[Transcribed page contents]
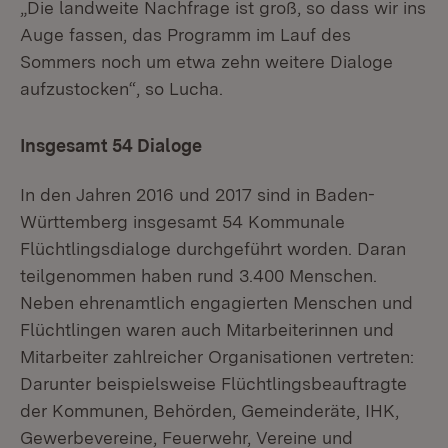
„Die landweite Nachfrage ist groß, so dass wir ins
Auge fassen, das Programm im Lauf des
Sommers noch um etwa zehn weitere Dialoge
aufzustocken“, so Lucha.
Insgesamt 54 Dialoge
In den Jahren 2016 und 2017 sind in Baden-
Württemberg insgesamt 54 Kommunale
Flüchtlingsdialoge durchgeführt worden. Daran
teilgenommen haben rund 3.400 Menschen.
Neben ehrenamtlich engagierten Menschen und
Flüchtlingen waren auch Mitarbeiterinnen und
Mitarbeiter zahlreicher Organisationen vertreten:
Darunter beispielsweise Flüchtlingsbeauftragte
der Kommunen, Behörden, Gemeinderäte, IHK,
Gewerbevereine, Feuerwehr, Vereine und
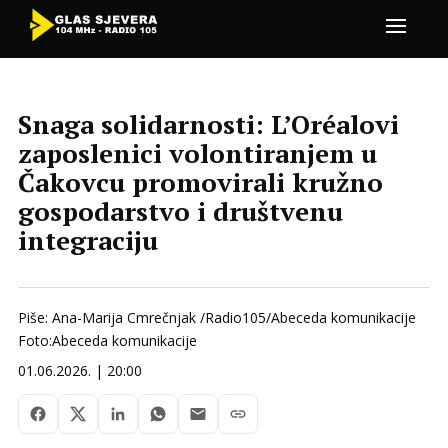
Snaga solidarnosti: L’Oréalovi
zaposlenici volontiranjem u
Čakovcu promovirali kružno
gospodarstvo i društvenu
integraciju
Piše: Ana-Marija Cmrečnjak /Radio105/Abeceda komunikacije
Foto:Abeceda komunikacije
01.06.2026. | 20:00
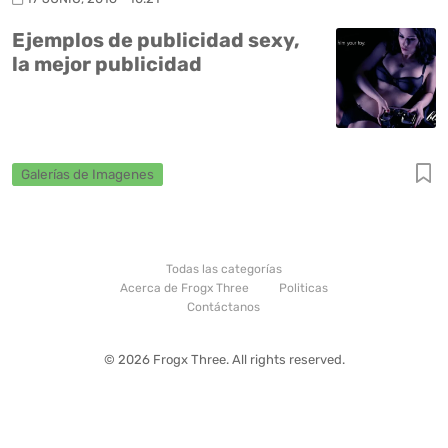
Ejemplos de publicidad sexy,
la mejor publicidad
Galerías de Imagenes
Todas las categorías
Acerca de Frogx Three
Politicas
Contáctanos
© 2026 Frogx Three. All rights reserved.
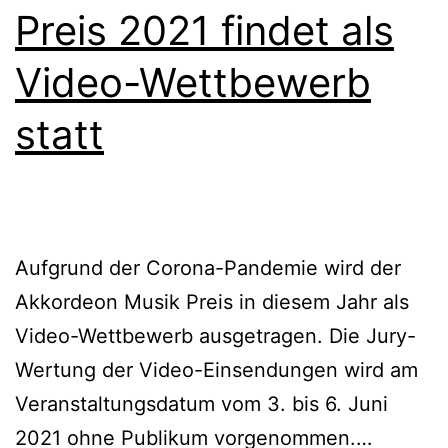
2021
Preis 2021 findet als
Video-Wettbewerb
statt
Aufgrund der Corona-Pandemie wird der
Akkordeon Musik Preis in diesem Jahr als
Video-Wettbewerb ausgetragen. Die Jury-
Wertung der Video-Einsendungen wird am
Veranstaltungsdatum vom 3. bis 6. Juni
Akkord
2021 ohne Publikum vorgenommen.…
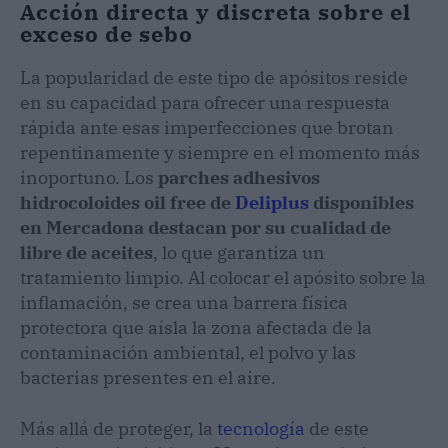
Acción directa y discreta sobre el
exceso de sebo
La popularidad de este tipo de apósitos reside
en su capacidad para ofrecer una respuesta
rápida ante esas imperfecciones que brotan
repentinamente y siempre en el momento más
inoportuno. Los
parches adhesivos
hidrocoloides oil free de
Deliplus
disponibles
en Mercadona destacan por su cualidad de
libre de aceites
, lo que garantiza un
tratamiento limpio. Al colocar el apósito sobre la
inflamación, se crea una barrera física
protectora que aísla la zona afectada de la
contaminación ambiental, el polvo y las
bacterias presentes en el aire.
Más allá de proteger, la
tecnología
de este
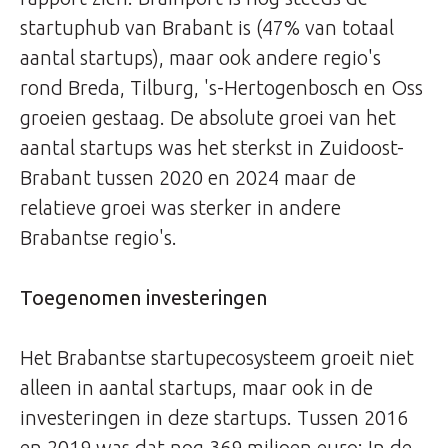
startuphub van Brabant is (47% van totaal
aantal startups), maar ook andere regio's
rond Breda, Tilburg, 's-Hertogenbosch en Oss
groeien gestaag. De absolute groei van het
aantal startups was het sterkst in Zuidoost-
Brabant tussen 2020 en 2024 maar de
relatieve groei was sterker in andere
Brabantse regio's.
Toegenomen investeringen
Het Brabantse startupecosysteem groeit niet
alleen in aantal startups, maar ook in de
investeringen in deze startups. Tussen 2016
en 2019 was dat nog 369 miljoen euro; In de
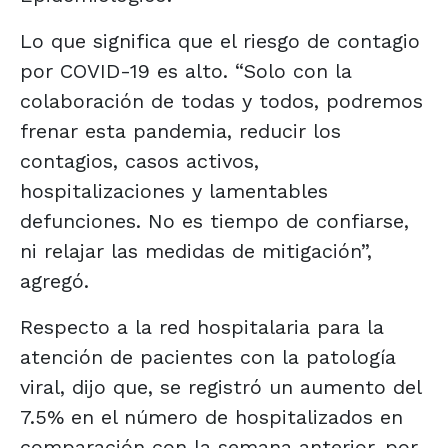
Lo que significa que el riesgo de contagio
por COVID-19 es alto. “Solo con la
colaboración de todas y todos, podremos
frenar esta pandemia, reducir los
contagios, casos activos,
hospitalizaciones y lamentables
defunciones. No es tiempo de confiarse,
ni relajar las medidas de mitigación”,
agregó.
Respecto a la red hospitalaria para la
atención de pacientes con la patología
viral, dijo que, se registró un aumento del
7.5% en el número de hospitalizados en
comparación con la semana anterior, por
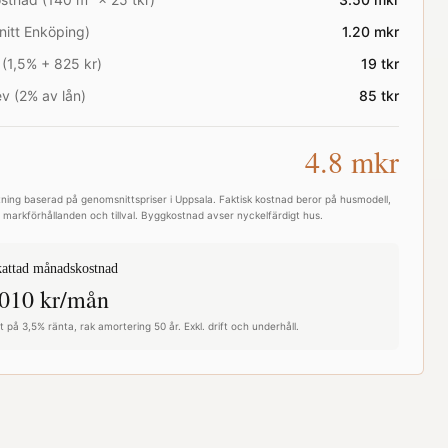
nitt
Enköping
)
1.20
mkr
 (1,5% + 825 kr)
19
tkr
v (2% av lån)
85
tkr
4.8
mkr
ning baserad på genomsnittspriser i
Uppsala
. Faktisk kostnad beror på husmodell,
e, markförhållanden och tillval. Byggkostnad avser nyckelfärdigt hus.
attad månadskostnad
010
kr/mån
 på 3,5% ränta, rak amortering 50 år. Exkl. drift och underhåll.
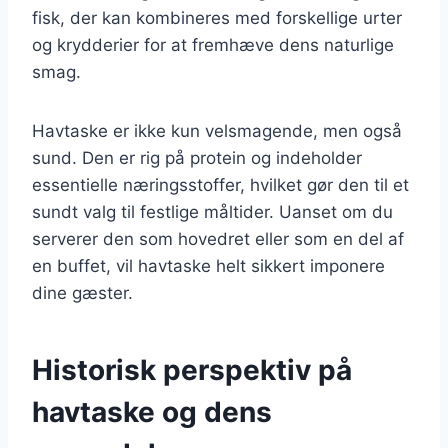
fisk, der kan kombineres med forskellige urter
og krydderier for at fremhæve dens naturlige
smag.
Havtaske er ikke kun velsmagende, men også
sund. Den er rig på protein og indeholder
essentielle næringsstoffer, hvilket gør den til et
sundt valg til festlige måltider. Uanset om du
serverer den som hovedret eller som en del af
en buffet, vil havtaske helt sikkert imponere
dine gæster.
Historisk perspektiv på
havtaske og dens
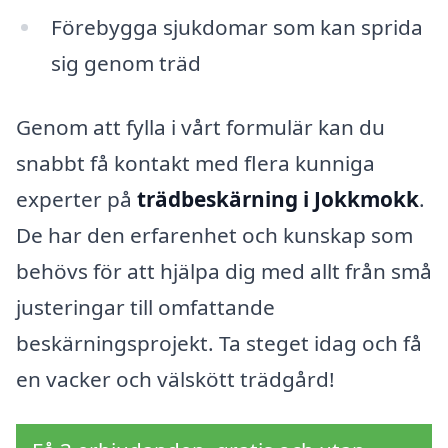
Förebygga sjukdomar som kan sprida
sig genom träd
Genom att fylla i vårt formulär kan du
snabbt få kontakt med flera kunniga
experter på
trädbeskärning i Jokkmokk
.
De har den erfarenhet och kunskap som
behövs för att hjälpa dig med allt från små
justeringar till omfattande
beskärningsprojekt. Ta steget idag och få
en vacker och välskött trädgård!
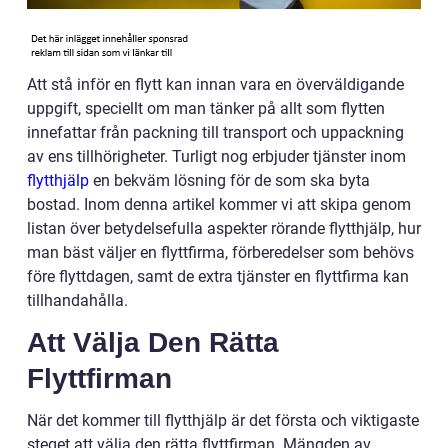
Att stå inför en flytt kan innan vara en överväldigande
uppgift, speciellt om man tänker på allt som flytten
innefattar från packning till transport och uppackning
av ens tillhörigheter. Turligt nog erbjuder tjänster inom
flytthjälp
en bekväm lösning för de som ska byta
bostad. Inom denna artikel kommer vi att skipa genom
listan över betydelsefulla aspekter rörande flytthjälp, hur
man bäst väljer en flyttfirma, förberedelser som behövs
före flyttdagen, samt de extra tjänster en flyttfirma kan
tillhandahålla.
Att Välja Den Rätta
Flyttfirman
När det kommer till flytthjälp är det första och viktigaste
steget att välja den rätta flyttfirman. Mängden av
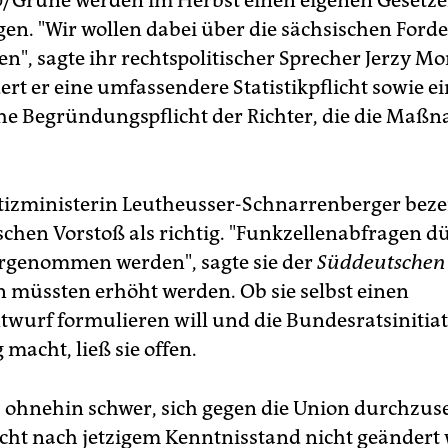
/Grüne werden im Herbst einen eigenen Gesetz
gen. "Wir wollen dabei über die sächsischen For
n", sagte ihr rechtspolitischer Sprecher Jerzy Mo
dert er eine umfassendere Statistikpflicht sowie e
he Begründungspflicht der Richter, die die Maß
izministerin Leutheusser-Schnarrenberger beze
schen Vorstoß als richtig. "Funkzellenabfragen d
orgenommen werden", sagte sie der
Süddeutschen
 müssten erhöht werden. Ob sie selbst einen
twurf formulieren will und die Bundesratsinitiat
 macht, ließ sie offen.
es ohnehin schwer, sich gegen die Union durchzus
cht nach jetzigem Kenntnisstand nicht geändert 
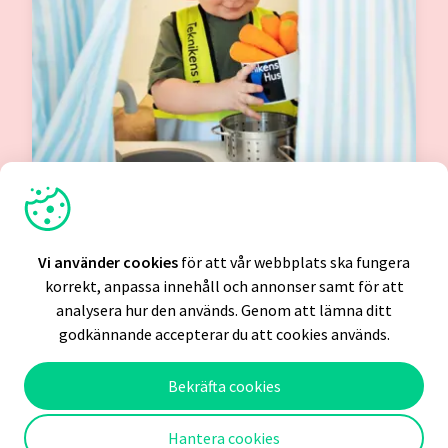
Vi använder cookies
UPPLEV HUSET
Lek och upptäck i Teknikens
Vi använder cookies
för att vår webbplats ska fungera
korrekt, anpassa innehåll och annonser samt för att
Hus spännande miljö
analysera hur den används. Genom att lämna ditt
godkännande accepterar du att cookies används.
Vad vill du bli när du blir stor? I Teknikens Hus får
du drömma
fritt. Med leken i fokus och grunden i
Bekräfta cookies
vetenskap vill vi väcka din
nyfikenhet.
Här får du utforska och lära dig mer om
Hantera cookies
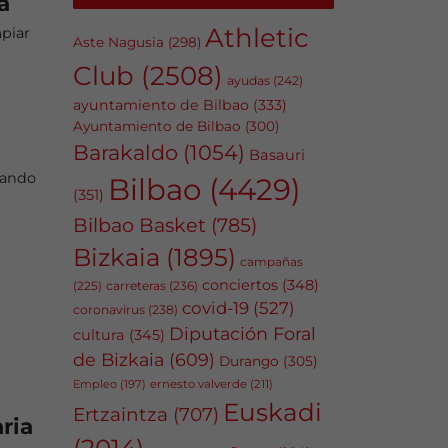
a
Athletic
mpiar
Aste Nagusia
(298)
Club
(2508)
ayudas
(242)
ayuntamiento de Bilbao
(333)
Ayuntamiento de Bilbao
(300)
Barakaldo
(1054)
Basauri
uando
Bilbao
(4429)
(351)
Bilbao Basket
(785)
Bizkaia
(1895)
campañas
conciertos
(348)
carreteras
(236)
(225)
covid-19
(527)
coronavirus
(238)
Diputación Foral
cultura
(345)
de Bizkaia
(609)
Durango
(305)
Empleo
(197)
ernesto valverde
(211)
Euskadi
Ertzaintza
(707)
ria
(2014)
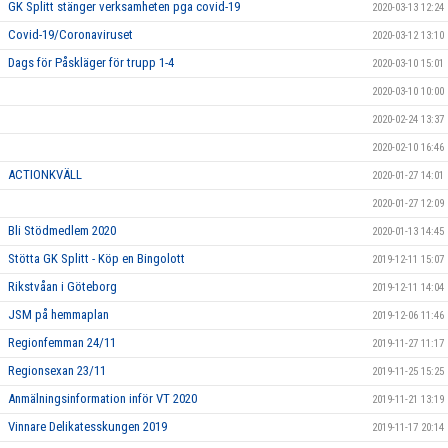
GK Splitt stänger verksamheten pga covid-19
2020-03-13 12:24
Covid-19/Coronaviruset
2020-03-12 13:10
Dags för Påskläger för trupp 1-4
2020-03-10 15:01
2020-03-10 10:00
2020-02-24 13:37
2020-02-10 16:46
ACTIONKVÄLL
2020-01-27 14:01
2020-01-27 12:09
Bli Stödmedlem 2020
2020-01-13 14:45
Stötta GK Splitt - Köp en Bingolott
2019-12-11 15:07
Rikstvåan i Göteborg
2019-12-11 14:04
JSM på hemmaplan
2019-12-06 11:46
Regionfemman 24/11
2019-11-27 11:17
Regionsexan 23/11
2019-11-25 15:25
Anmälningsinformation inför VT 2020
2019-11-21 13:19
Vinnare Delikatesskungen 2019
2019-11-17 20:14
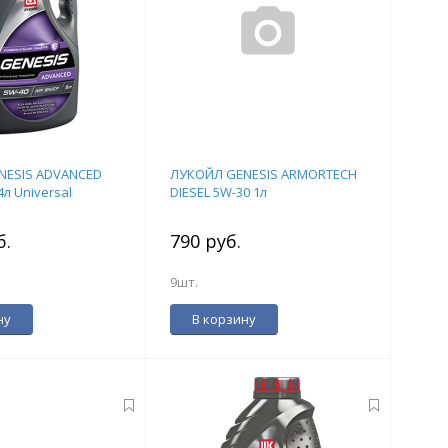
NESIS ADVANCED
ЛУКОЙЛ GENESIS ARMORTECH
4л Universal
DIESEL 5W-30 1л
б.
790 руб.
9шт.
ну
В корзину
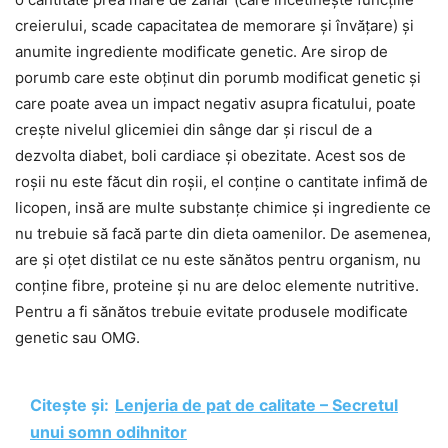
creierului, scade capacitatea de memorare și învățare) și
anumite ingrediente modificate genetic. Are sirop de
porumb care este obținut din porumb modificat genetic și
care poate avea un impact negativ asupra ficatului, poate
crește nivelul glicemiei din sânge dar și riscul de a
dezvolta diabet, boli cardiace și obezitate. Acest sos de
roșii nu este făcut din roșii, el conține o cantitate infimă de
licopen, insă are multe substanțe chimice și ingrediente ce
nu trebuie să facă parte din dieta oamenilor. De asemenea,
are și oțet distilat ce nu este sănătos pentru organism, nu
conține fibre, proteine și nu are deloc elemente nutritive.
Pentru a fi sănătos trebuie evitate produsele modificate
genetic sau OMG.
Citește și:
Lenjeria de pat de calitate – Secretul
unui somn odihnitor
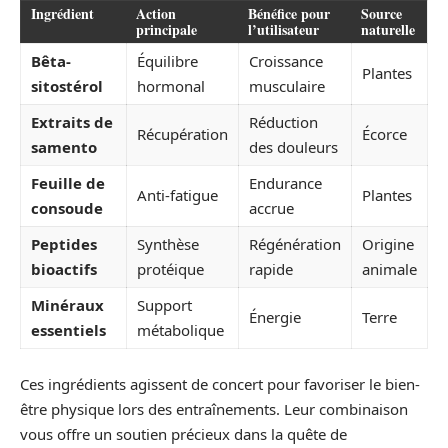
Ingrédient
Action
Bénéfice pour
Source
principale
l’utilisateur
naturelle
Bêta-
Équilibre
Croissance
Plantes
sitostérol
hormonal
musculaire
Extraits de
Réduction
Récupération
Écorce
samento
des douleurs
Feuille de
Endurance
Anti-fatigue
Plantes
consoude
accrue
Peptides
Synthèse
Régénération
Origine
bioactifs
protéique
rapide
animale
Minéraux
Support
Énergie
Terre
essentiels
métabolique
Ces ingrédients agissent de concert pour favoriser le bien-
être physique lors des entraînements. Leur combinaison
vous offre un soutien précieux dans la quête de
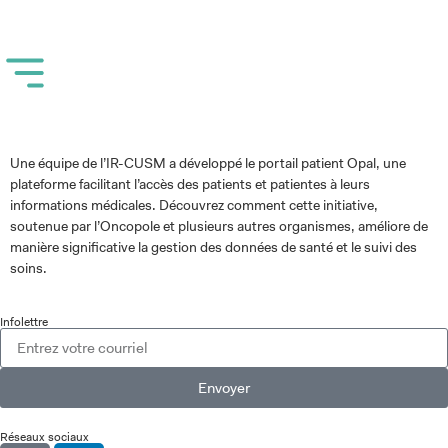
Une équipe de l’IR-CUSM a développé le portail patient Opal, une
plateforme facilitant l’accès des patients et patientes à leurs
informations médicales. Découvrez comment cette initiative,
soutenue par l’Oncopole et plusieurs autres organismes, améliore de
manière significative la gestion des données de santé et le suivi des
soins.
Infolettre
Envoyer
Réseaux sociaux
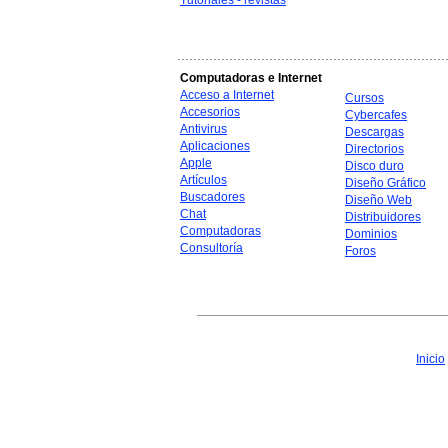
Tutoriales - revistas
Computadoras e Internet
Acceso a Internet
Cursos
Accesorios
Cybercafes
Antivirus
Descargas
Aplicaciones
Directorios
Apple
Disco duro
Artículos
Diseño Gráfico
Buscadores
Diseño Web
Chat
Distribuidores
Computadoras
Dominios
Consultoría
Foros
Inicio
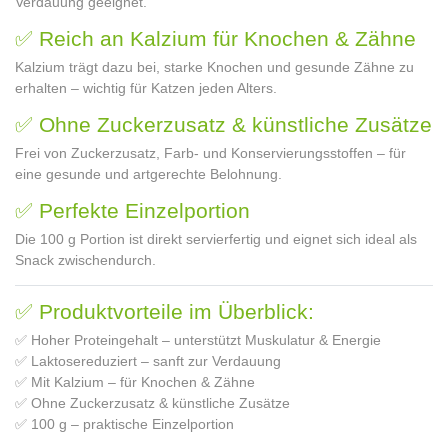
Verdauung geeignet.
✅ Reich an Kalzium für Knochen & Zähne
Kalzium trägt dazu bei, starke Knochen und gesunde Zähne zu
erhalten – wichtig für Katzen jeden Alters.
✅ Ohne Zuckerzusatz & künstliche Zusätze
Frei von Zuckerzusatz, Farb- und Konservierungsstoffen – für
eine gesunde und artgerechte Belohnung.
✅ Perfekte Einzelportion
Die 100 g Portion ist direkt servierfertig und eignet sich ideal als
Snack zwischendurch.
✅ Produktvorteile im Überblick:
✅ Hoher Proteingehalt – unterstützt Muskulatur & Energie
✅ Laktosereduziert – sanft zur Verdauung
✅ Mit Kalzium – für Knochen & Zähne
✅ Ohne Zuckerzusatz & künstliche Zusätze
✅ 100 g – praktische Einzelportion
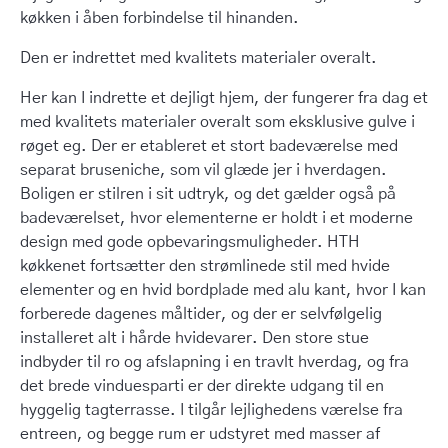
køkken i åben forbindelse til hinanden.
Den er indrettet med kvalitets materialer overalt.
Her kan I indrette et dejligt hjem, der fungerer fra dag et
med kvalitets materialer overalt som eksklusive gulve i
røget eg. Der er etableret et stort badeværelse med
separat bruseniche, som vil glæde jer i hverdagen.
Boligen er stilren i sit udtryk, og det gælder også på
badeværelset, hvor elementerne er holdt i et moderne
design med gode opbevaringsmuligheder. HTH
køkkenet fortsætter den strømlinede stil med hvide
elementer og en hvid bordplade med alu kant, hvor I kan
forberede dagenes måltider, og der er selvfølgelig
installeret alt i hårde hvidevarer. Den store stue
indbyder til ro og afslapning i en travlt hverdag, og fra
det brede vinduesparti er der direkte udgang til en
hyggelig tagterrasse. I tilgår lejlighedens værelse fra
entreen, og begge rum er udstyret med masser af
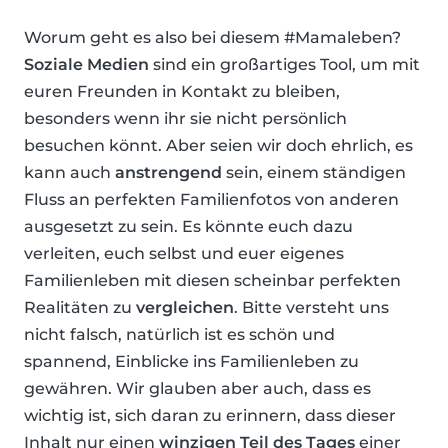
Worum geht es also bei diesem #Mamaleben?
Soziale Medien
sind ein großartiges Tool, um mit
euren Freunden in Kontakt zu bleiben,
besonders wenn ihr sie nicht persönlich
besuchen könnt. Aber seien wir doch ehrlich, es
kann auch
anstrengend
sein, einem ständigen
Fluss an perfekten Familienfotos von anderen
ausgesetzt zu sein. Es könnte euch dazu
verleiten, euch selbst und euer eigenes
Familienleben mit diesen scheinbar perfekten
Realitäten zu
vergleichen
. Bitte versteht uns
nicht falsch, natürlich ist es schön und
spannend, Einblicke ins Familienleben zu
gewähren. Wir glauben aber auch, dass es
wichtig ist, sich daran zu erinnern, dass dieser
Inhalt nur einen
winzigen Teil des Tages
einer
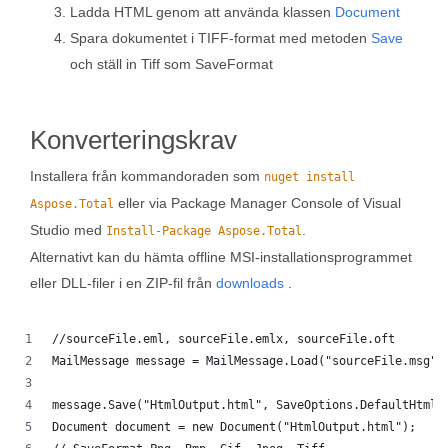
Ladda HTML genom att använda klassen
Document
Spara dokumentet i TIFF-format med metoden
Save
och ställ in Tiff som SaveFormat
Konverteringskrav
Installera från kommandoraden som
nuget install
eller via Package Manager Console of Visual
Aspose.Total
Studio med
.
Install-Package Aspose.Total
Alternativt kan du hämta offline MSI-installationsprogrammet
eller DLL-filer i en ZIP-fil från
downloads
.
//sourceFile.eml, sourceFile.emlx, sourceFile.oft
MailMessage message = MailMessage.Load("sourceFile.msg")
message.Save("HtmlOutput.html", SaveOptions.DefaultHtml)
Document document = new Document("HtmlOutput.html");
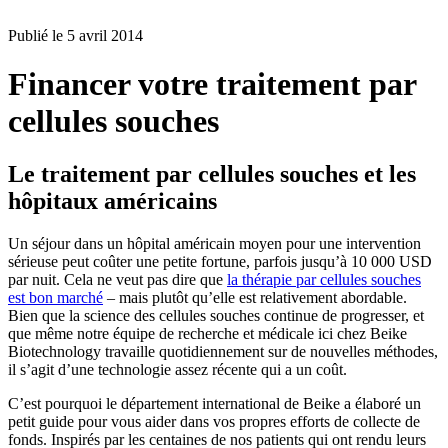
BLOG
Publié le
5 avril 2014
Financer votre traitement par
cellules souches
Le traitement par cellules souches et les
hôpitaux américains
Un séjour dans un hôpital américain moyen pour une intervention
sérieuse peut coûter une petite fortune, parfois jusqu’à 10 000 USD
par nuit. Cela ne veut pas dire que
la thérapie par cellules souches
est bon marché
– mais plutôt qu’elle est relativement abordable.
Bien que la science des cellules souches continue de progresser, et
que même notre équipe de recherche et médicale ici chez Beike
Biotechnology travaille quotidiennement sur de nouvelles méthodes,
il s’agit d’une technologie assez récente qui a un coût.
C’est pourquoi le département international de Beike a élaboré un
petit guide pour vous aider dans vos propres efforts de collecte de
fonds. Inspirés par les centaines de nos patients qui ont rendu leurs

# What you need to do:
Your answer must be an exact copy of the lines from the start of the entries through the line with "La popularidad de", with no pictures.

# Exercise response:
„Die landweite Nachfrage ist groß, so dass wir ins
Auge fassen, das Programm im Lauf des
Sommers noch um etwa zehn weitere Dialoge
aufzustocken“, so Lucha.
Insgesamt 54 Dialoge
In den Jahren 2016 und 2017 sind in Baden-
Württemberg insgesamt 54 Kommunale
Flüchtlingsdialoge durchgeführt worden. Daran
teilgenommen haben rund 3.400 Menschen.
Neben ehrenamtlich engagierten Menschen und
Flüchtlingen waren auch Mitarbeiterinnen und
Mitarbeiter zahlreicher Organisationen vertreten:
Darunter beispielsweise Flüchtlingsbeauftragte
der Kommunen, Behörden, Gemeinderäte, IHK,
Gewerbevereine, Feuerwehr, Vereine und
Snaga solidarnosti: L’Oréalovi
zaposlenici volontiranjem u
Čakovcu promovirali kružno
gospodarstvo i društvenu
integraciju
Piše: Ana-Marija Cmrečnjak /Radio105/Abeceda komunikacije
Foto:Abeceda komunikacije
01.06.2026. | 20:00
Ejemplos de publicidad sexy,
la mejor publicidad
Galerías de Imagenes
Todas las categorías
Acerca de Frogx Three
Politicas
Contáctanos
© 2026 Frogx Three. All rights reserved.
2021
Preis 2021 findet als
Video-Wettbewerb
statt
Aufgrund der Corona-Pandemie wird der
Akkordeon Musik Preis in diesem Jahr als
Video-Wettbewerb ausgetragen. Die Jury-
Wertung der Video-Einsendungen wird am
Veranstaltungsdatum vom 3. bis 6. Juni
Akkord
2021 ohne Publikum vorgenommen.…
Acción directa y discreta sobre el
exceso de sebo
La popularidad de este tipo de apósitos reside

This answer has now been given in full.